Banyak dari kita mungkin pernah bertanya-tanya, “Mengapa ada orang yang begitu cerdas, namun tak terlihat keberhasilan dalam hidupnya?” Mereka memiliki wawasan, cepat tangkap, bahkan bisa menjelaskan sesuatu dengan sangat baik—namun kenyataan hidup mereka jauh dari kata sukses. Ternyata jawabannya terletak pada satu kata kunci yang sering dilupakan: ‘Azimah’ (العزيمة)—tekad yang kuat.

🔎 Tiga Pilar Kesuksesan

Dalam Islam, kesuksesan baik dunia maupun akhirat—setelah taufik dari Allah—berdiri di atas tiga pilar:

1. Basirah (البصيرة): Pandangan yang tajam dan benar terhadap kebenaran.

2. Azimah (العزيمة): Tekad kuat untuk menjalankan apa yang telah diyakini benar.

3. Sabr (الصبر): Kesabaran dalam proses, menghadapi rintangan dan ujian.

Apabila salah satu dari ketiganya hilang, maka sangat sulit (bahkan mustahil) mencapai kesuksesan sejati—kecuali dengan kehendak Allah.

🧠 Antara Cerdas dan Berhasil

Cerdas saja tidak cukup.

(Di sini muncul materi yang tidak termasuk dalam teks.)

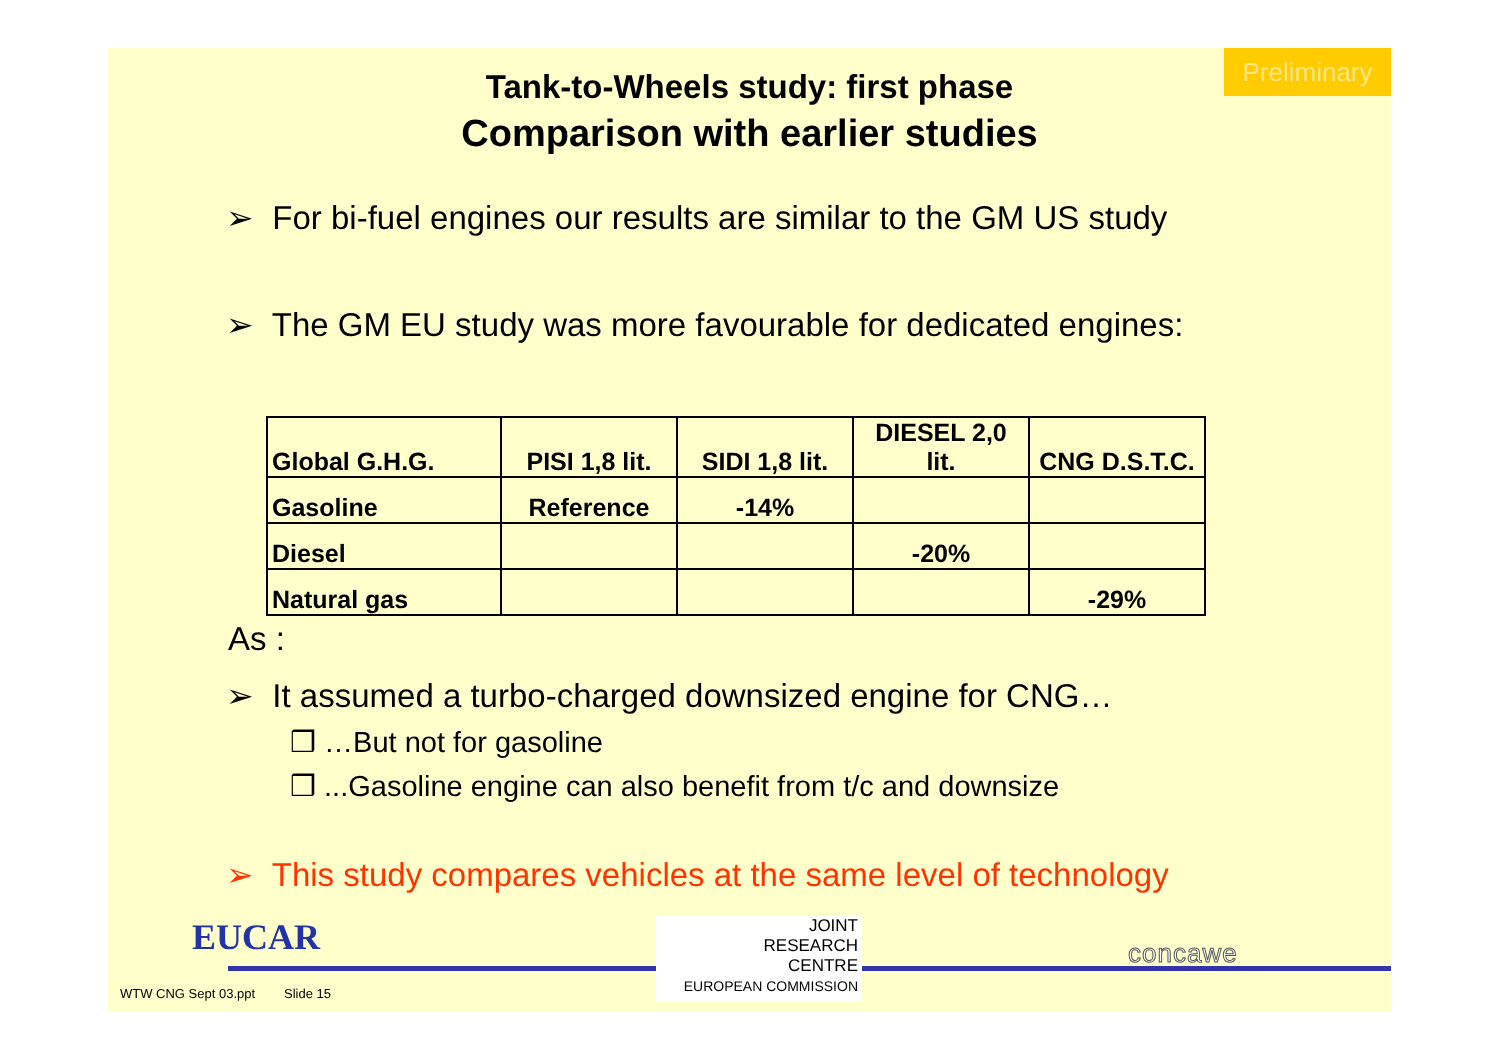Preliminary
Tank-to-Wheels study: first phase
Comparison with earlier studies
➢ For bi-fuel engines our results are similar to the GM US study
➢ The GM EU study was more favourable for dedicated engines:
| Global G.H.G. | PISI 1,8 lit. | SIDI 1,8 lit. | DIESEL 2,0 lit. | CNG D.S.T.C. |
| Gasoline | Reference | -14% | | |
| Diesel | | | -20% | |
| Natural gas | | | | -29% |
As :
➢ It assumed a turbo-charged downsized engine for CNG…
❒ …But not for gasoline
❒ ...Gasoline engine can also benefit from t/c and downsize
➢ This study compares vehicles at the same level of technology
EUCAR
JOINT
RESEARCH
CENTRE
EUROPEAN COMMISSION
concawe
WTW CNG Sept 03.ppt Slide 15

Banyak orang punya kemauan (iradah), tapi tak punya tekad kuat (azimah). Mereka ingin, tapi tidak berjuang keras. Mereka bercita-cita tinggi, tapi tidak melangkah pasti. Mereka tahu kebenaran, tapi enggan menapakinya. Inilah sumber kegagalan terbesar: keinginan tanpa tindakan nyata.

Seorang bijak pernah berkata:

> "Jika engkau memiliki pandangan yang benar, maka milikilah pula tekad yang kuat. Sebab rusaknya pendapat itu berasal dari keraguan dan kebimbangan."
إذا كنت ذا رأي فكن ذا عزيمة، فإن فساد الرأي أن تترددا

📚 Nasihat Ibnu Qayyim: Kunci Dunia dan Akhirat

Imam Ibnul Qayyim rahimahullah pernah berkata:

> "Azimah itu ibarat benih dari basirah. Jika keduanya bersatu, pemiliknya akan mendapatkan kebaikan dunia dan akhirat. Dan jiwanya akan mencapai ketinggian dalam setiap bidang kehidupan."

Ia juga berkata:

> "Sabar adalah pupuk bagi basirah. Jika keduanya menyatu, maka kebaikan akan terus mengalir pada pemiliknya."

Inilah yang menjelaskan mengapa sebagian orang yang berilmu tidak mencerminkan ilmunya dalam tindakan. Bukan karena tidak tahu, tapi karena lemah tekad.

🧭 Refleksi Diri: Di Mana Letak Kekurangan Kita?

Cobalah lihat diri kita masing-masing. Apakah kita telah menggabungkan ilmu yang kita miliki dengan tekad yang membara dan kesabaran yang tahan uji? Ataukah kita hanya punya keinginan-keinginan kosong yang tak pernah dibarengi aksi?

Mungkin itulah mengapa sebagian orang hafal Al-Qur’an, rajin hadir majelis, banyak ikut pelatihan... tapi hidupnya stagnan. Karena niat belum berubah menjadi tekad. Ilmu belum menjadi amal. Harapan belum berubah menjadi langkah nyata.

🔑 Kesimpulan: Bangkitkan Tekad, Satukan dengan Ilmu dan Sabar

Jika engkau ingin sukses, jangan cukupkan dirimu hanya dengan mengetahui mana yang benar. Tapi milikilah tekad untuk menjalaninya, dan kesabaran untuk menanggung konsekuensinya. Saat itulah jalan akan terbuka dan pertolongan Allah akan datang.

> "Dan orang-orang yang bersungguh-sungguh di jalan Kami, sungguh akan Kami tunjukkan kepada mereka jalan-jalan Kami."
(QS. Al-Ankabut: 69)

Semoga Allah memberikan kepada kita basirah yang tajam, azimah yang kokoh, dan sabar yang indah.